Task directions →
Reproduce the records from the beginning through the line containing "кажется смешным, когда кто–то падает", including that line. Omit the pictures from your answer.

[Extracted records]
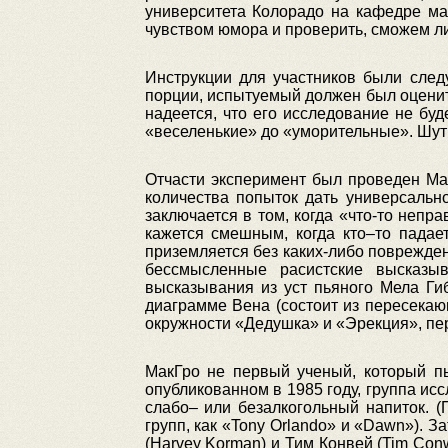
университета Колорадо на кафедре ма
чувством юмора и проверить, сможем л
Инструкции для участников были след
порции, испытуемый должен был оценит
надеется, что его исследование не бу
«веселенькие» до «уморительные». Шут
Отчасти эксперимент был проведен Мак
количества попыток дать универсальн
заключается в том, когда «что-то непр
кажется смешным, когда кто–то падает
приземляется без каких-либо поврежден
бессмысленные расистские высказы
высказывания из уст пьяного Мела Ги
диаграмме Вена (состоит из пересекаю
окружности «Дедушка» и «Эрекция», пе
МакГро не первый ученый, который п
опубликованном в 1985 году, группа ис
слабо– или безалкогольный напиток. 
групп, как «Tony Orlando» и «Dawn»). 
(Harvey Korman) и Тим Конвей (Tim Con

The answer →
университета Колорадо на кафедре ма
чувством юмора и проверить, сможем л
Инструкции для участников были след
порции, испытуемый должен был оценит
надеется, что его исследование не бу
«веселенькие» до «уморительные». Шут
Отчасти эксперимент был проведен Мак
количества попыток дать универсальн
заключается в том, когда «что-то непр
кажется смешным, когда кто–то падает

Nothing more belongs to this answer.